Soutenance de thèse Sha Li
Mme Sha Li soutiendra en anglais, en vue de l'obtention du grade de docteur ès sciences mention informatique de la Faculté des sciences de l'Université de Genève, sa thèse intitulée:
Continuum Model for Flow Diverting Stents of Intracranial Aneurysms
Date: Lundi 14 janvier 2019 à 13h30
Lieu: CUI / Battelle bâtiment A, auditoire rez-de-chaussée
- Prof. Bastien Chopard (Directeur, Université de Genève)
- Dr. Jonas Latt (Co-Directeur, Université de Genève)
- Prof. Nikolaos Stergiopulos (EPFL)
- Dr. Guy Courbebaisse (INSA Lyon, France)
Aneurysmal subarachnoid hemorrhage remains an important cause of stroke mortality and morbidity. Hemodynamic factors are considered to be a major factor in the progression and rupture of intracranial aneurysms. Flow diverting stent (FDS) is an emerging paradigm for treating traditionally difficult intracranial aneurysms. It is placed in the parent artery to divert the blood flow from the aneurysm sac and promote the progressive thrombosis. In the field of medical FDS, numerical simulation is a tool of high importance for the investigation and development of new flow diverters. It is also used to assist patient-specific decision making, for example during a medical stent placement procedure for the consolidation of an arterial aneurysm. How- ever, fully resolved simulations of the stent are often prohibitively expensive, opening the path for approximate but more efficient simulations framework which model the effect of the FDS through a coarse-grained, macroscopic approach. Porous media model was proposed for this purpose, assuming that FDS can be described as a porous media, obeying Forchheimer’s law. How- ever, FDS are not 3D porous media and a solution based on screen model are more adapted. In this thesis, we develop a screen based flow diverter model (SFDM) which circumvents deficiencies of some aspects of the porous media model.
Our framework is developed from the existing screen models which, as opposed to porous media models, are explicitly built to reflect the physics of thin porous structures, like a flow diverter stent. We first reviewed the hydraulic equations of screen in the literatures, then proposed a 2D framework which are able to predict the pressure drop and flow deflection across a stent. The deflection part determined by the drag coefficient, is different from the homogeneous porous media prototype.
The 2D SFDM is tested on several ideal aneurysms under various conditions, such as different stent placements, varying homogeneous porosities and pulsatile inlet velocities. The model can effectively reduce the velocity and wall shear stress in the aneurysm sac as a fully resolved stent.
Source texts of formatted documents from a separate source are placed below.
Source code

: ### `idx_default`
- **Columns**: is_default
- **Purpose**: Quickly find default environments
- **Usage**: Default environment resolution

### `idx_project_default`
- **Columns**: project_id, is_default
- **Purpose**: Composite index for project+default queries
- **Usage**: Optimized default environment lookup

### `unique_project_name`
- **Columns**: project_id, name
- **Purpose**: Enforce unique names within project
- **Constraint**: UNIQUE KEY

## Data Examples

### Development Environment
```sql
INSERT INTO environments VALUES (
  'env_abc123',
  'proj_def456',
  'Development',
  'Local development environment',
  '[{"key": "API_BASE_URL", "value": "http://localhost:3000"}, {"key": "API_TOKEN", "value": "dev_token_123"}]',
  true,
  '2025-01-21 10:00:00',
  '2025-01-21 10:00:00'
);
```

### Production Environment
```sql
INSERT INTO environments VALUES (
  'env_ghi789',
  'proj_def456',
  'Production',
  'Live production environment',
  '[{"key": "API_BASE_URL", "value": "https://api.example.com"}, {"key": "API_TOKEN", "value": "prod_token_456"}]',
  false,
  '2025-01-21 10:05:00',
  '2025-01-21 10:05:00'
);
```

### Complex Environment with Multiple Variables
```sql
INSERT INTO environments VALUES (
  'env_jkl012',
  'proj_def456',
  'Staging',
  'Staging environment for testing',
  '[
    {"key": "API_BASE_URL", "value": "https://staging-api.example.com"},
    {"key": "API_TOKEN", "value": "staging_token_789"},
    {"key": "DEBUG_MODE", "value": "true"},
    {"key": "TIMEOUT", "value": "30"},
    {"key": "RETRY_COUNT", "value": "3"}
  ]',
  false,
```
Afterwards, the framework of SFDM is extended to 3D and is applied for actual medical flow diverters in patient-specific aneurysms. The numerical tests show that the 3D SFDM can reproduce the results of direct numerical simulation both qualitatively and quantitatively, and are capable of reducing the simulation time by an order of magnitude or more. Additionally to the theoretical framework of the SFDM, the thesis discusses in detail the procedure required to deploy the model for a given stent and artery.
All the simulations above are carried out in the Palabos which is an open source solver based on Lattice Boltzmann method (LBM). The LBM force models and boundary conditions that we utilize for the simulations of stented aneurysms and SFDM are already integrated in the solver.
In summary, we developed, validated and deployed a screen based flow diverter model which can greatly reduce the computational time for the blood flow in stented aneurysm with reasonable accuracy. It opens the possibility to be included in a medical imaging device which is a fast enough simulation mode for helping a clinician to assess the benefit of a given FDS for a specific patient.